7. Corporate Transaction. Notwithstanding the provisions of the Plan, if the successor corporation (or its Parent) in a transaction described in Section 14(c) of the Plan intends to assume or substitute each outstanding Option and the rules and regulations governing Options granted to Employees in India (the “Indian Options”) do not permit assumption or substitution of Indian Options in the same manner as the other Options then the Administrator, in its discretion, may provide for the termination of the Indian Options upon the consummation of the transaction or provide for the assumption or substitution of the Indian Options in a different manner than the assumption or substitution of the other Options.

8. Stockholder Approval.
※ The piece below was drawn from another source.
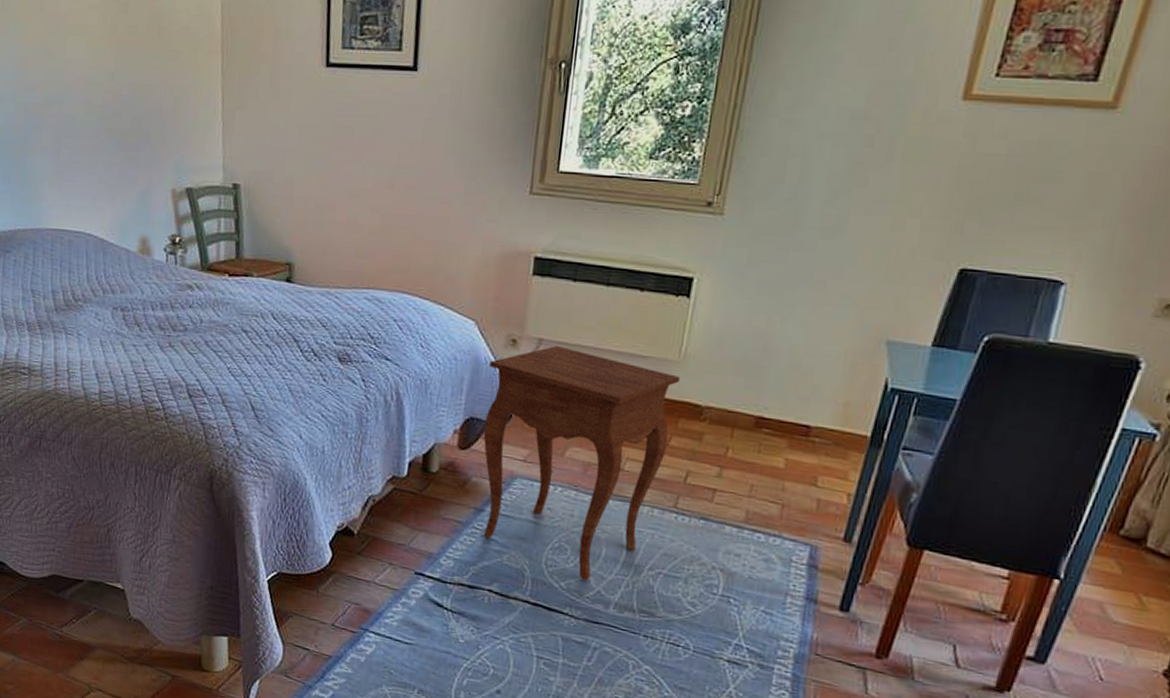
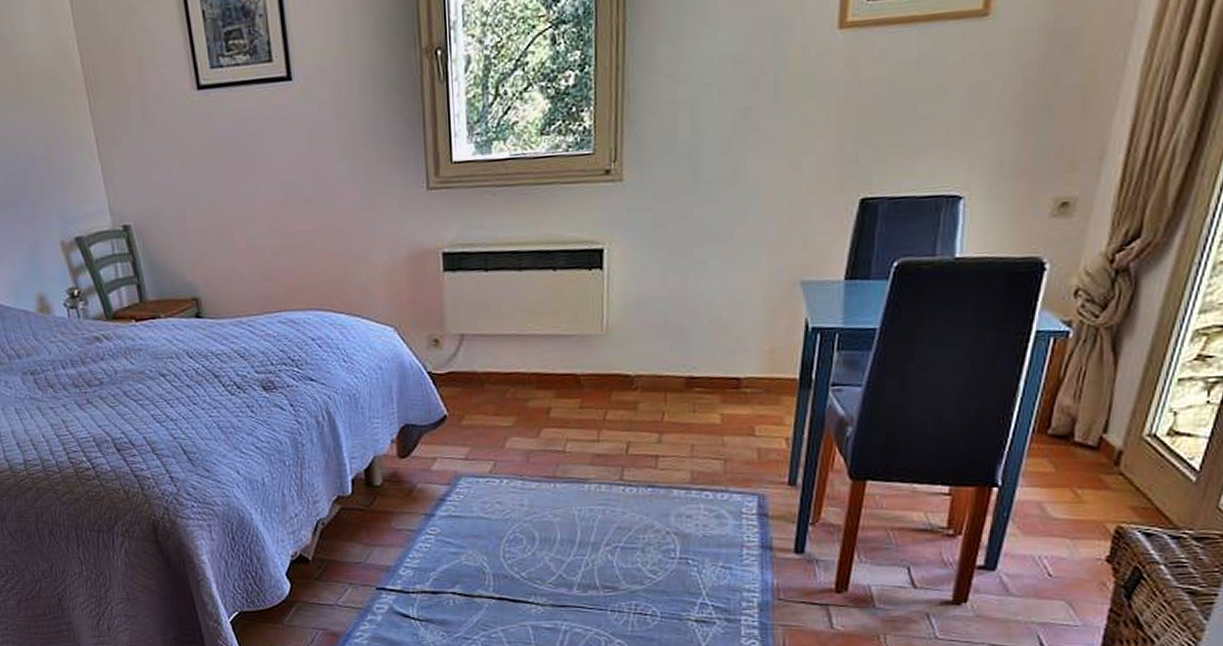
side table: present [483,346,681,580] -> none [415,338,607,567]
The Plan (and therefore the authority of the Administrator to adopt this Appendix B) will be subject to approval by the stockholders of the Company as provided in Section 16(b) of the Plan as well as approval of the Shareholders of the Indian Subsidiary in a Shareholders meeting immediately following the meeting of the Board of Directors of the Indian Subsidiary in which the Appendix is adopted.
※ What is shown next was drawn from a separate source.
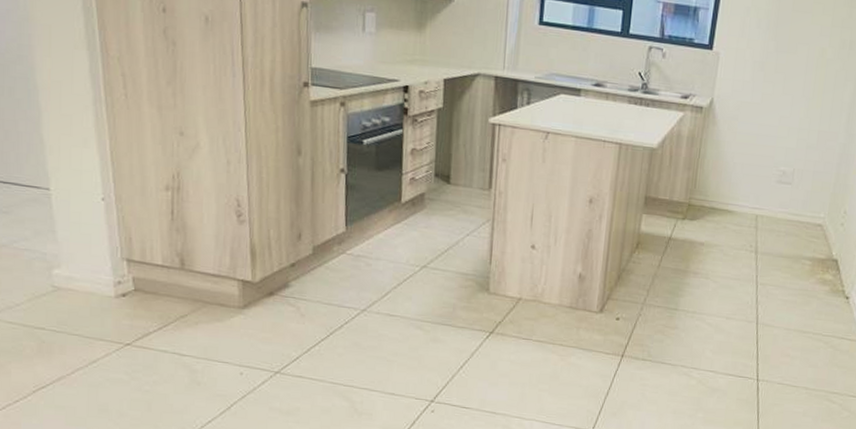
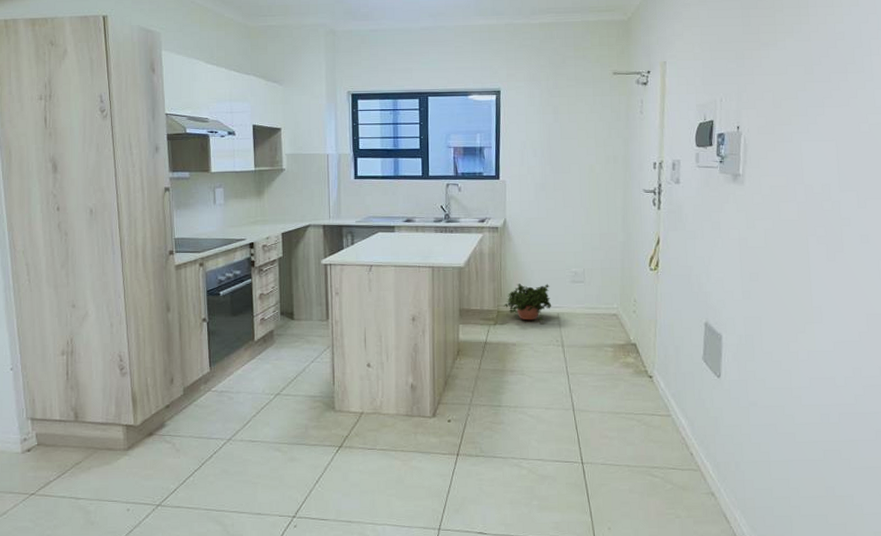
potted plant: none [696,175,753,222] -> present [504,283,552,321]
9. Compliance with Regulatory Provisions of India. This Appendix shall be subject to Applicable India Law. The Employees shall be bound to comply with such requirements of law as may be necessary in the opinion of the Indian Subsidiary. In particular but without prejudice to the generality of the above, the provisions in the Plan, relating to exercise of Options, payment for the same, sale of Shares consequent to the exercise of the Options shall be subject to the provisions of the Foreign Exchange Management Act, 1999 and the Rules and Regulations made thereunder.
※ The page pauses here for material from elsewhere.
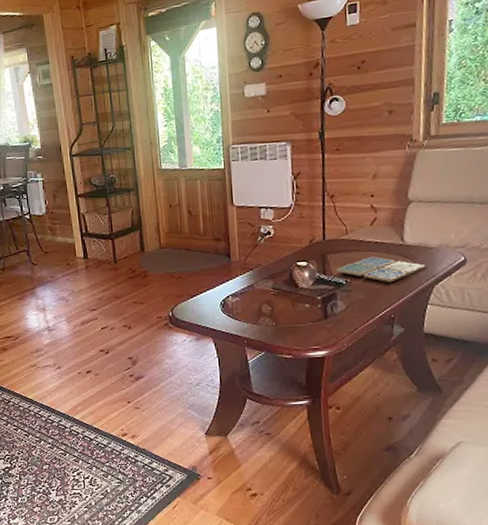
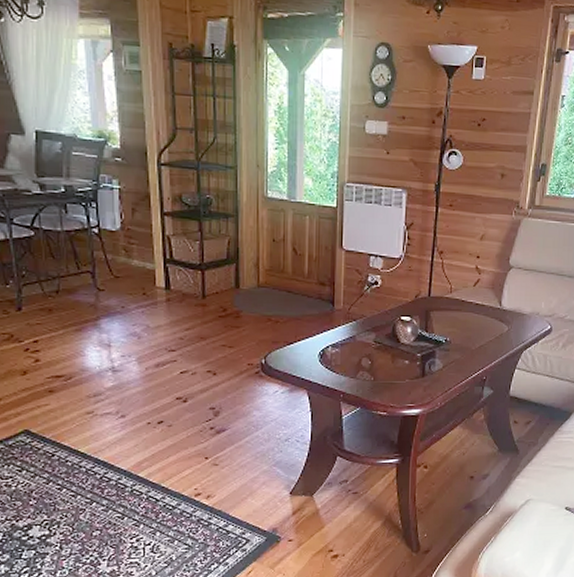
drink coaster: present [335,256,426,283] -> none [437,317,518,345]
10. Tax Liability. If any tax or other liability arises to the Company or the Indian Subsidiary on account of the Employee’s participation pursuant under the India Plan, the Employees shall be liable to reimburse the Company or the Indian Subsidiary, such amount as may arise to the Company or the Indian Subsidiary on account of the Employee’s participation. The Indian Subsidiary shall also be entitled to withhold such amounts from the salary or other amounts due to the Employee on account of salary, remuneration or otherwise and, if necessary, remit the same to the Company.

11. Effective Date. This Appendix shall be effective from April 1, 2006.